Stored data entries
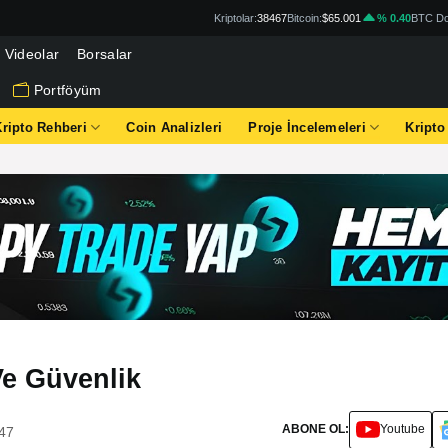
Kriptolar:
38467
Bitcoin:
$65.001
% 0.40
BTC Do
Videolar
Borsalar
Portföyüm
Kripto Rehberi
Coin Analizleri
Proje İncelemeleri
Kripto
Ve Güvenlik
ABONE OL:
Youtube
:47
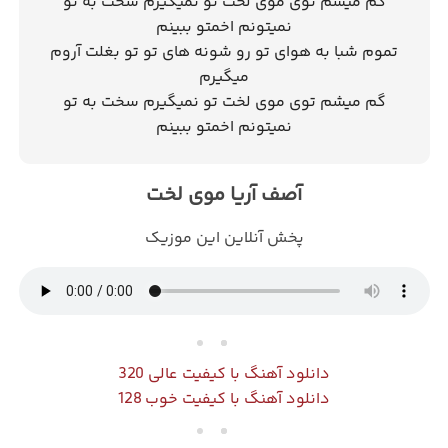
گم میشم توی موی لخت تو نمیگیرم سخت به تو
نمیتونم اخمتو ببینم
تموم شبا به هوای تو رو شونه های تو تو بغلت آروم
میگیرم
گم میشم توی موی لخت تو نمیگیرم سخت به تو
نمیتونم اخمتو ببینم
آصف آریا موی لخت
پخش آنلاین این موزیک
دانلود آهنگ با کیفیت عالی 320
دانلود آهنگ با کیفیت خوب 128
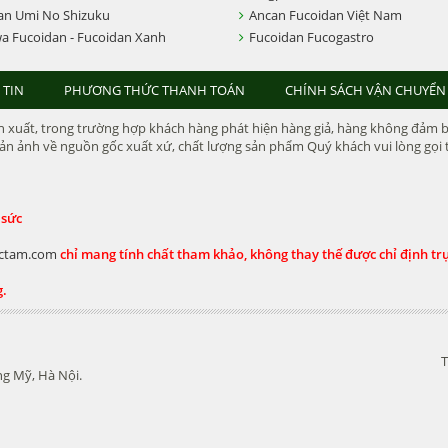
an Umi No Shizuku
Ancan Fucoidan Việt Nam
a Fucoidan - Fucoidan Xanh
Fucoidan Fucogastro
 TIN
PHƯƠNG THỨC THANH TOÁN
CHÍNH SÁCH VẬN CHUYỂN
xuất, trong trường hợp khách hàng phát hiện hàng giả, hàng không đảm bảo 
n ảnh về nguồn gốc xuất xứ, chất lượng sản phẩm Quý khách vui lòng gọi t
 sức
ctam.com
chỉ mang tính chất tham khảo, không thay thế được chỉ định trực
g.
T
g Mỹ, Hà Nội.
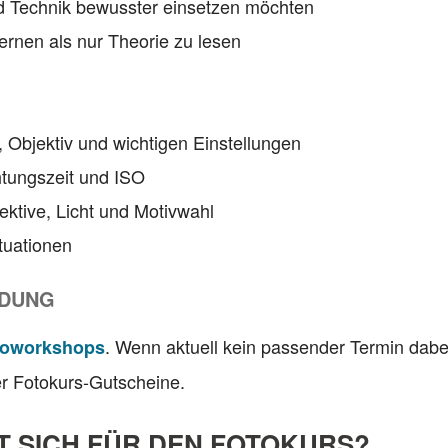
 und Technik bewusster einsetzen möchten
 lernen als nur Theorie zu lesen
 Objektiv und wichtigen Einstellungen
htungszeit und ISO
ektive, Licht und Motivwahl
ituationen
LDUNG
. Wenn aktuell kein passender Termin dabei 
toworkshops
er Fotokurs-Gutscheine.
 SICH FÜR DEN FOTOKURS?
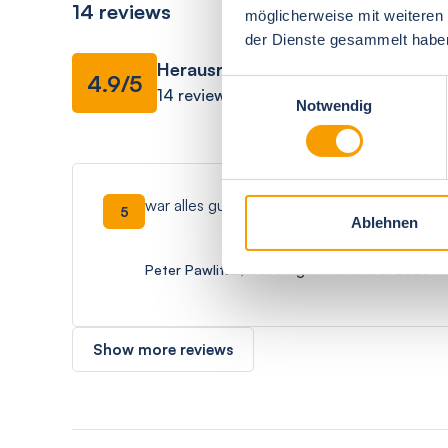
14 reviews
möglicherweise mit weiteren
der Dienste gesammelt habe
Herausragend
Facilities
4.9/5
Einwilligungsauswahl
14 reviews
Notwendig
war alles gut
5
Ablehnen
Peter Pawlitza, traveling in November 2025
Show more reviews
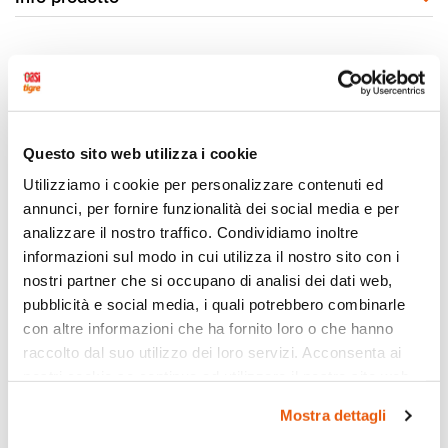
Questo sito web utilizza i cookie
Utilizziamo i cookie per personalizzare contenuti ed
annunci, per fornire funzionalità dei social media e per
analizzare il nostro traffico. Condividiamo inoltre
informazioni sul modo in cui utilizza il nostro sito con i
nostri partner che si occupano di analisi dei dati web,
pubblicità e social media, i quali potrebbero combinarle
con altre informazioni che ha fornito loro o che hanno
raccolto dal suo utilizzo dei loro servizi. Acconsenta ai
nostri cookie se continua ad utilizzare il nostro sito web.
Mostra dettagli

- _Instructions for the task_:
Extract the text read from every one of the records above, reproducing each line verbatim and leaving out the pictures.

- _Exercise result_:
Kriptolar:
38467
Bitcoin:
$65.001
% 0.40
BTC Do
Videolar
Borsalar
Portföyüm
Kripto Rehberi
Coin Analizleri
Proje İncelemeleri
Kripto
Ve Güvenlik
ABONE OL:
Youtube
:47
گم میشم توی موی لخت تو نمیگیرم سخت به تو
نمیتونم اخمتو ببینم
تموم شبا به هوای تو رو شونه های تو تو بغلت آروم
میگیرم
گم میشم توی موی لخت تو نمیگیرم سخت به تو
نمیتونم اخمتو ببینم
آصف آریا موی لخت
پخش آنلاین این موزیک
دانلود آهنگ با کیفیت عالی 320
دانلود آهنگ با کیفیت خوب 128
an Umi No Shizuku
Ancan Fucoidan Việt Nam
a Fucoidan - Fucoidan Xanh
Fucoidan Fucogastro
 TIN
PHƯƠNG THỨC THANH TOÁN
CHÍNH SÁCH VẬN CHUYỂN
xuất, trong trường hợp khách hàng phát hiện hàng giả, hàng không đảm bảo 
n ảnh về nguồn gốc xuất xứ, chất lượng sản phẩm Quý khách vui lòng gọi t
 sức
ctam.com
chỉ mang tính chất tham khảo, không thay thế được chỉ định trực
g.
T
g Mỹ, Hà Nội.
 und Technik bewusster einsetzen möchten
 lernen als nur Theorie zu lesen
 Objektiv und wichtigen Einstellungen
htungszeit und ISO
ektive, Licht und Motivwahl
ituationen
LDUNG
. Wenn aktuell kein passender Termin dabei 
toworkshops
er Fotokurs-Gutscheine.
 SICH FÜR DEN FOTOKURS?
14 reviews
möglicherweise mit weiteren
der Dienste gesammelt habe
Herausragend
Facilities
4.9/5
Einwilligungsauswahl
14 reviews
Notwendig
war alles gut
5
Ablehnen
Peter Pawlitza, traveling in November 2025
Show more reviews
Questo sito web utilizza i cookie
Utilizziamo i cookie per personalizzare contenuti ed
annunci, per fornire funzionalità dei social media e per
analizzare il nostro traffico. Condividiamo inoltre
informazioni sul modo in cui utilizza il nostro sito con i
nostri partner che si occupano di analisi dei dati web,
pubblicità e social media, i quali potrebbero combinarle
con altre informazioni che ha fornito loro o che hanno
raccolto dal suo utilizzo dei loro servizi. Acconsenta ai
nostri cookie se continua ad utilizzare il nostro sito web.
Mostra dettagli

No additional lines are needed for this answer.